Repeat the records below in their entirety, exactly.

Start of Block

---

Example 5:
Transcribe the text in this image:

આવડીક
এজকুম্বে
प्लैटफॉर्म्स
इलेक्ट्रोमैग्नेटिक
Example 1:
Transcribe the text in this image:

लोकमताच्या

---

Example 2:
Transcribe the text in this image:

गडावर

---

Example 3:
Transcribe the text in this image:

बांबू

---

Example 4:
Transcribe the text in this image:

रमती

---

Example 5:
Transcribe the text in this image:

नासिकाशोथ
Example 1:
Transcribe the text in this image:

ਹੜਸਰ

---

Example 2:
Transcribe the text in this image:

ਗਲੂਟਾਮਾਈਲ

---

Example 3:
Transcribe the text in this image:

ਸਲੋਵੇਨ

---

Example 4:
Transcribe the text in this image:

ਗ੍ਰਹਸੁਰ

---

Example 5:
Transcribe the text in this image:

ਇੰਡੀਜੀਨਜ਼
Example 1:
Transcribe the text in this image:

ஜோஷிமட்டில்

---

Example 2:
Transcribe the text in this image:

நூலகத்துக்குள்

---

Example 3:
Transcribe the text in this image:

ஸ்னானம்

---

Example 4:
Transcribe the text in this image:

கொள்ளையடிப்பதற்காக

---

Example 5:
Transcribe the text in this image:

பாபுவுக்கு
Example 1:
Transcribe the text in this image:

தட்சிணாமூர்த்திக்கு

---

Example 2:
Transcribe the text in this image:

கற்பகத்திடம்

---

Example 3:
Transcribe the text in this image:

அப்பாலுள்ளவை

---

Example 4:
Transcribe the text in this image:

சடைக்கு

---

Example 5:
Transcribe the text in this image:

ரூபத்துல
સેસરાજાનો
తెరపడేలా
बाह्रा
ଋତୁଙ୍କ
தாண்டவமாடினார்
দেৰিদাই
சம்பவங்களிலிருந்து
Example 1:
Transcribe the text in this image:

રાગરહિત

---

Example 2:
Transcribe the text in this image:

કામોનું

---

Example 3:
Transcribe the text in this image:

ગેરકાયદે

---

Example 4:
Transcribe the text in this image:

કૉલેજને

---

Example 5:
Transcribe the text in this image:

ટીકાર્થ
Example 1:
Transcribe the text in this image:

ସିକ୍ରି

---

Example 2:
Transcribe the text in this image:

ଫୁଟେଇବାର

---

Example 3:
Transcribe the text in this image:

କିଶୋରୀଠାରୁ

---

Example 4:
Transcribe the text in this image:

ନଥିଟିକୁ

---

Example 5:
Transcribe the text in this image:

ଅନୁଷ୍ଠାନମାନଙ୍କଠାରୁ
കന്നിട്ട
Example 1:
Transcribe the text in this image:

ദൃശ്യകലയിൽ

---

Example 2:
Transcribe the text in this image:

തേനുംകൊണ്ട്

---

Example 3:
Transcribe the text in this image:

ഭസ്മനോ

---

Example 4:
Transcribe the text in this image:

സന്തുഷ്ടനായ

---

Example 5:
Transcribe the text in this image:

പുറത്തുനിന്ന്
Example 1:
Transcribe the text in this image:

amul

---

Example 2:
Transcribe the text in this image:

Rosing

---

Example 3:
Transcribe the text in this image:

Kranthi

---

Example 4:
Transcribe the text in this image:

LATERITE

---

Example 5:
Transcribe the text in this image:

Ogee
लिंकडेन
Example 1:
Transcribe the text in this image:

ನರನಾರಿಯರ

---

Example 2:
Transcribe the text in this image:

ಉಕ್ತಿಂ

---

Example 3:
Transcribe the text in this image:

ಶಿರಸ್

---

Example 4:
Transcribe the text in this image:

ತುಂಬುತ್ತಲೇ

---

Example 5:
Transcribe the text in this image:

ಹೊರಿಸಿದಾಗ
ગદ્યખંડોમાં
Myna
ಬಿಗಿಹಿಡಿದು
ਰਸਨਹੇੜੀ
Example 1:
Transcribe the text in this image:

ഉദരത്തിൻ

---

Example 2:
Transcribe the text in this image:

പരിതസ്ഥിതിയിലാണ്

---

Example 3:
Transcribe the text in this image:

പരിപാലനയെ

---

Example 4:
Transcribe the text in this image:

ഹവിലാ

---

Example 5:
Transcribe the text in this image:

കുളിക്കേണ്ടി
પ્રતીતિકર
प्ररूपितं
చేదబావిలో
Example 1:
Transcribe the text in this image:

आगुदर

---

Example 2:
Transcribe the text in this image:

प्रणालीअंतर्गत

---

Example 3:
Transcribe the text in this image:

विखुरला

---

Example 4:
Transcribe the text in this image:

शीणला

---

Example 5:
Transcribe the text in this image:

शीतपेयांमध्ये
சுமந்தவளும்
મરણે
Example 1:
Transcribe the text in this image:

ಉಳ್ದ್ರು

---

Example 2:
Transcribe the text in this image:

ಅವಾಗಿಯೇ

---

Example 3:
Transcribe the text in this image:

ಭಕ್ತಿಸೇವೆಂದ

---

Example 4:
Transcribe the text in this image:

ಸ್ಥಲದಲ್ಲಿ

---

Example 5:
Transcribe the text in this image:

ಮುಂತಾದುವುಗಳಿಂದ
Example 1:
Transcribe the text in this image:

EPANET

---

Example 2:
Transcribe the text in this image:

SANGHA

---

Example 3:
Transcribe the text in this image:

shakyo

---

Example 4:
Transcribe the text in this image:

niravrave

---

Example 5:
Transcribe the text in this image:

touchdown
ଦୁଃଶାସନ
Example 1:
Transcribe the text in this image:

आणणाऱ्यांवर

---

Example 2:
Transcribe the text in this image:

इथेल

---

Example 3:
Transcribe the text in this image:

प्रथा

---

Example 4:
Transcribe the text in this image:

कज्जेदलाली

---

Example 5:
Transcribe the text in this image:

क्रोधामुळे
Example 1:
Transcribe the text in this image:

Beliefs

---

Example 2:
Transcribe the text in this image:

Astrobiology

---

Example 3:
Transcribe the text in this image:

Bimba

End of Block

**YOUR RESPONSE**
---

Example 5:
Transcribe the text in this image:

આવડીક
এজকুম্বে
प्लैटफॉर्म्स
इलेक्ट्रोमैग्नेटिक
Example 1:
Transcribe the text in this image:

लोकमताच्या

---

Example 2:
Transcribe the text in this image:

गडावर

---

Example 3:
Transcribe the text in this image:

बांबू

---

Example 4:
Transcribe the text in this image:

रमती

---

Example 5:
Transcribe the text in this image:

नासिकाशोथ
Example 1:
Transcribe the text in this image:

ਹੜਸਰ

---

Example 2:
Transcribe the text in this image:

ਗਲੂਟਾਮਾਈਲ

---

Example 3:
Transcribe the text in this image:

ਸਲੋਵੇਨ

---

Example 4:
Transcribe the text in this image:

ਗ੍ਰਹਸੁਰ

---

Example 5:
Transcribe the text in this image:

ਇੰਡੀਜੀਨਜ਼
Example 1:
Transcribe the text in this image:

ஜோஷிமட்டில்

---

Example 2:
Transcribe the text in this image:

நூலகத்துக்குள்

---

Example 3:
Transcribe the text in this image:

ஸ்னானம்

---

Example 4:
Transcribe the text in this image:

கொள்ளையடிப்பதற்காக

---

Example 5:
Transcribe the text in this image:

பாபுவுக்கு
Example 1:
Transcribe the text in this image:

தட்சிணாமூர்த்திக்கு

---

Example 2:
Transcribe the text in this image:

கற்பகத்திடம்

---

Example 3:
Transcribe the text in this image:

அப்பாலுள்ளவை

---

Example 4:
Transcribe the text in this image:

சடைக்கு

---

Example 5:
Transcribe the text in this image:

ரூபத்துல
સેસરાજાનો
తెరపడేలా
बाह्रा
ଋତୁଙ୍କ
தாண்டவமாடினார்
দেৰিদাই
சம்பவங்களிலிருந்து
Example 1:
Transcribe the text in this image:

રાગરહિત

---

Example 2:
Transcribe the text in this image:

કામોનું

---

Example 3:
Transcribe the text in this image:

ગેરકાયદે

---

Example 4:
Transcribe the text in this image:

કૉલેજને

---

Example 5:
Transcribe the text in this image:

ટીકાર્થ
Example 1:
Transcribe the text in this image:

ସିକ୍ରି

---

Example 2:
Transcribe the text in this image:

ଫୁଟେଇବାର

---

Example 3:
Transcribe the text in this image:

କିଶୋରୀଠାରୁ

---

Example 4:
Transcribe the text in this image:

ନଥିଟିକୁ

---

Example 5:
Transcribe the text in this image:

ଅନୁଷ୍ଠାନମାନଙ୍କଠାରୁ
കന്നിട്ട
Example 1:
Transcribe the text in this image:

ദൃശ്യകലയിൽ

---

Example 2:
Transcribe the text in this image:

തേനുംകൊണ്ട്

---

Example 3:
Transcribe the text in this image:

ഭസ്മനോ

---

Example 4:
Transcribe the text in this image:

സന്തുഷ്ടനായ

---

Example 5:
Transcribe the text in this image:

പുറത്തുനിന്ന്
Example 1:
Transcribe the text in this image:

amul

---

Example 2:
Transcribe the text in this image:

Rosing

---

Example 3:
Transcribe the text in this image:

Kranthi

---

Example 4:
Transcribe the text in this image:

LATERITE

---

Example 5:
Transcribe the text in this image:

Ogee
लिंकडेन
Example 1:
Transcribe the text in this image:

ನರನಾರಿಯರ

---

Example 2:
Transcribe the text in this image:

ಉಕ್ತಿಂ

---

Example 3:
Transcribe the text in this image:

ಶಿರಸ್

---

Example 4:
Transcribe the text in this image:

ತುಂಬುತ್ತಲೇ

---

Example 5:
Transcribe the text in this image:

ಹೊರಿಸಿದಾಗ
ગદ્યખંડોમાં
Myna
ಬಿಗಿಹಿಡಿದು
ਰਸਨਹੇੜੀ
Example 1:
Transcribe the text in this image:

ഉദരത്തിൻ

---

Example 2:
Transcribe the text in this image:

പരിതസ്ഥിതിയിലാണ്

---

Example 3:
Transcribe the text in this image:

പരിപാലനയെ

---

Example 4:
Transcribe the text in this image:

ഹവിലാ

---

Example 5:
Transcribe the text in this image:

കുളിക്കേണ്ടി
પ્રતીતિકર
प्ररूपितं
చేదబావిలో
Example 1:
Transcribe the text in this image:

आगुदर

---

Example 2:
Transcribe the text in this image:

प्रणालीअंतर्गत

---

Example 3:
Transcribe the text in this image:

विखुरला

---

Example 4:
Transcribe the text in this image:

शीणला

---

Example 5:
Transcribe the text in this image:

शीतपेयांमध्ये
சுமந்தவளும்
મરણે
Example 1:
Transcribe the text in this image:

ಉಳ್ದ್ರು

---

Example 2:
Transcribe the text in this image:

ಅವಾಗಿಯೇ

---

Example 3:
Transcribe the text in this image:

ಭಕ್ತಿಸೇವೆಂದ

---

Example 4:
Transcribe the text in this image:

ಸ್ಥಲದಲ್ಲಿ

---

Example 5:
Transcribe the text in this image:

ಮುಂತಾದುವುಗಳಿಂದ
Example 1:
Transcribe the text in this image:

EPANET

---

Example 2:
Transcribe the text in this image:

SANGHA

---

Example 3:
Transcribe the text in this image:

shakyo

---

Example 4:
Transcribe the text in this image:

niravrave

---

Example 5:
Transcribe the text in this image:

touchdown
ଦୁଃଶାସନ
Example 1:
Transcribe the text in this image:

आणणाऱ्यांवर

---

Example 2:
Transcribe the text in this image:

इथेल

---

Example 3:
Transcribe the text in this image:

प्रथा

---

Example 4:
Transcribe the text in this image:

कज्जेदलाली

---

Example 5:
Transcribe the text in this image:

क्रोधामुळे
Example 1:
Transcribe the text in this image:

Beliefs

---

Example 2:
Transcribe the text in this image:

Astrobiology

---

Example 3:
Transcribe the text in this image:

Bimba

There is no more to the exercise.